# Document excerpt:
┄┄┄┄┄┄

Aibo Hive Mind: Rise of the Robot Dogs

Interfrastic
6 min readFeb 11, 2018

--

In the future pets will use the internet to communicate, share experiences and learn from each other. That is not a plot to a Disney movie, that is the surreal future as Sony envisages it.

The first Aibo pet robots were made in 1999. They spawned a cult following in Japan and the US. In an effort to return to profitability Sony scrapped the program in 2006, under the leadership of the first American CEO, Howard Stringer. The inventor of Aibo and head of Sony’s Digital Creatures Lab at the time, Dr. Toshitada Doi, subsequently held a funeral for his pet robot.

The Aibo program was revived in 2016 under Sony’s current CEO Kazuo Harai and the new model (ERS-1000) is now on sale in Japan. The focus in this refresh is unsurprising in 2018: artificial intelligence and cloud integration.

The all new Aibo is bristling with features designed to provoke a human response. Large OLED puppy dog eyes are able to convey more emotions. Pressure sensitive and capacitive sensing pads on its back, head and chin respond accurately to touch. Ultra compact actuators provide more lifelike movements. Two fish-eye cameras (one in its nose and one on its back) help Aibo analyse its environment. Specialised time-of-flight depth sensors enable more advanced environmental sensing and modelling. It has 4 separate microphones which allow it to not only locate the sources of sound but also to recognise 100 different voice commands. It is powered by a 64-bit quad core processor and not only has WiFi connectivity but also 4G LTE. This stack of electronics is designed to make you fall in love. But make no mistake: this is not a dog for dog lovers: this is a pet for gadget freaks.

Sony’s Aibo press release talks of the company’s “ well-cultivated deep learning technology” and this is where things get interesting. There is no public information on the new Aibo’s machine learning architecture so what follows is largely speculation.

Given the array of sensors on the new Aibo there is no doubt that it can measure human emotional responses. After all, detecting emotions, such as a smile, using facial landmarks is old hat (the slide below is from 2002):

Similarly, detecting “oohs” and “ahhs from its microphone arrays would not be much of a challenge for modern AI. Machine learning relies on collecting data to model behaviour. Aibo could record input from all its sensors, as well as the output of it’s actuators, at the moment of and leading up to a detected positive engagement with a human. This data can be used as a kind of positive training sample for desirable human interaction. It may be more difficult to capture negative examples for training. A negative example would involve the absence of positive feedback, or even sadness. But whether this is caused by Aibo or by some external factor in the environment may be more difficult to determine. But regardless, Aibo could record such chunks of data (memories, experiences?) and upload them to Sony’s cloud servers for analysis.

From a machine learning perspective, it is interesting to consider how well positive interactions from one owner might translate to another owner. In other words can the Aibo hive mind learn from collective experience? One would expect that there are some Aibo behaviours that are universally appreciated. Given sufficient training data learning such behaviours should be feasible. Demographics may well play a role in this transfer of experience: for example, it is likely a young girl may appreciate different kinds of interactions to a young boy. Camera based face analysis is mature enough to determine demographics such as age and gender so Aibo could conceivably play to its audience.

┄┄┄┄┄┄

# Exercise material:
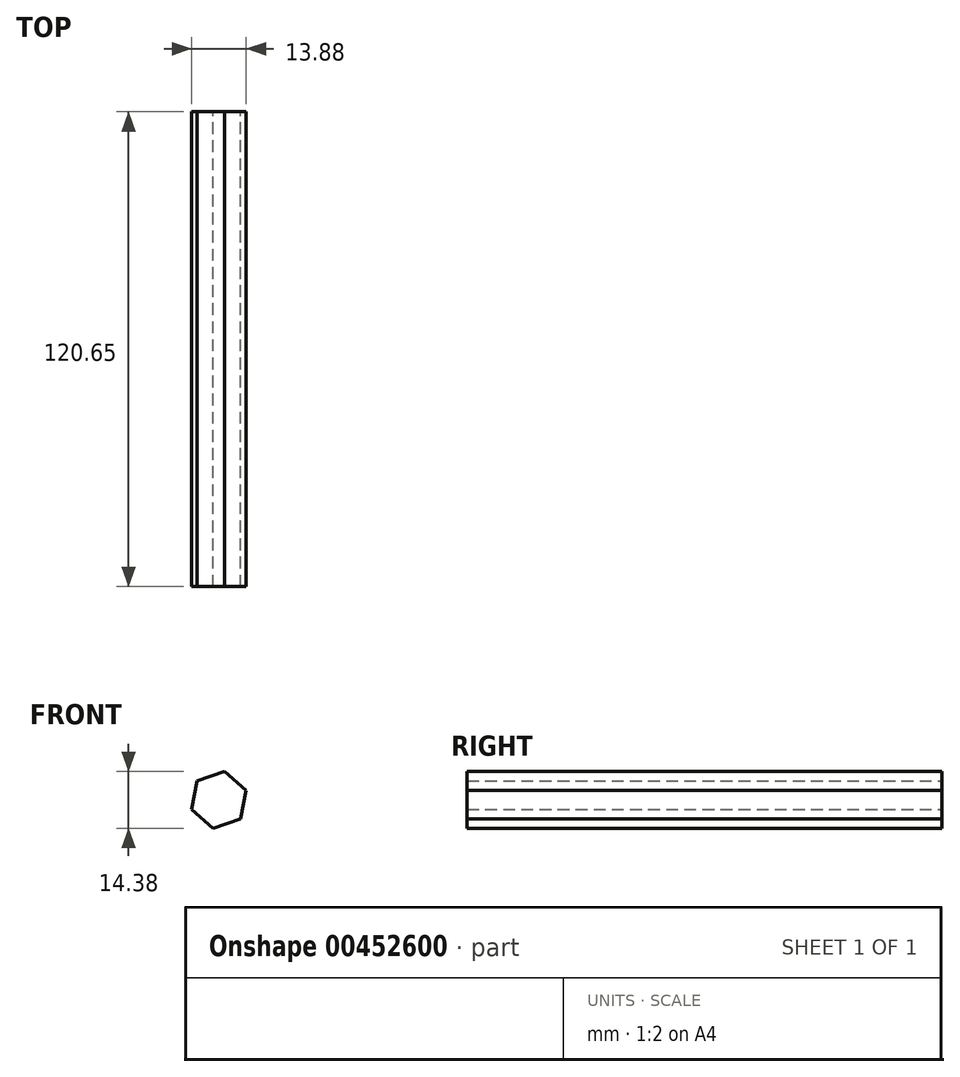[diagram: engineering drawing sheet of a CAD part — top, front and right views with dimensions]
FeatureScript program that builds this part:
annotation { "Feature Type Name" : "Feature", "Feature Type Description" : "" }
export const myFeature = defineFeature(function(context is Context, id is Id, definition is map)
    precondition{}
    {
        {
            var Q0;
            Q0=qCreatedBy(makeId("Front.planeOp"),FACE);
            var sketch = newSketch(context, id + "F0", { "sketchPlane" : qUnion([Q0])});
            skCircle(sketch, "E0.cCircle", {"center": v(0, 0) * mm, "radius": 6.35 * mm, "construction": true});
            skLineSegment(sketch, "E0.0", {"start": v(1.41, 7.2) * mm, "end": v(6.94, 2.37) * mm});
            skLineSegment(sketch, "E0.1", {"start": v(6.94, 2.37) * mm, "end": v(5.52, -4.82) * mm});
            skLineSegment(sketch, "E0.2", {"start": v(5.52, -4.82) * mm, "end": v(-1.41, -7.2) * mm});
            skLineSegment(sketch, "E0.3", {"start": v(-1.41, -7.2) * mm, "end": v(-6.94, -2.37) * mm});
            skLineSegment(sketch, "E0.4", {"start": v(-6.94, -2.37) * mm, "end": v(-5.52, 4.82) * mm});
            skLineSegment(sketch, "E0.5", {"start": v(-5.52, 4.82) * mm, "end": v(1.41, 7.2) * mm});
            skPoint(sketch, "E0.0.midPoint", {"position": v(4.18, 4.78) * mm});
            skSolve(sketch);
        }
        {
            var Q0;
            Q0=makeQuery(id+"F0.imprint","IMPRINT",FACE,{"disambiguationData":[TD([[makeQuery(id+"F0.imprint","IMPRINT",EDGE,{"derivedFrom":sQuery(id+"F0.wireOp",EDGE,"E0.0")}),-1.0]])]});
            extrude(context, id + "F1", {"entities" : qUnion([Q0]), "depth" : 120.65 * mm});
        }
    });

┄┄┄┄┄┄

# Problems to work on:
a – Revise everything in the Aibo article from "Interfrastic" down to "his pet robot.", changing "cult following" to "devoted fan base".
b – Collect every line of the records that contains the string "FACE", matching its case exactly.

# Solutions:
a –
Interfrastic
6 min readFeb 11, 2018

--

In the future pets will use the internet to communicate, share experiences and learn from each other. That is not a plot to a Disney movie, that is the surreal future as Sony envisages it.

The first Aibo pet robots were made in 1999. They spawned a devoted fan base in Japan and the US. In an effort to return to profitability Sony scrapped the program in 2006, under the leadership of the first American CEO, Howard Stringer. The inventor of Aibo and head of Sony’s Digital Creatures Lab at the time, Dr. Toshitada Doi, subsequently held a funeral for his pet robot.

b –
            Q0=qCreatedBy(makeId("Front.planeOp"),FACE);
            Q0=makeQuery(id+"F0.imprint","IMPRINT",FACE,{"disambiguationData":[TD([[makeQuery(id+"F0.imprint","IMPRINT",EDGE,{"derivedFrom":sQuery(id+"F0.wireOp",EDGE,"E0.0")}),-1.0]])]});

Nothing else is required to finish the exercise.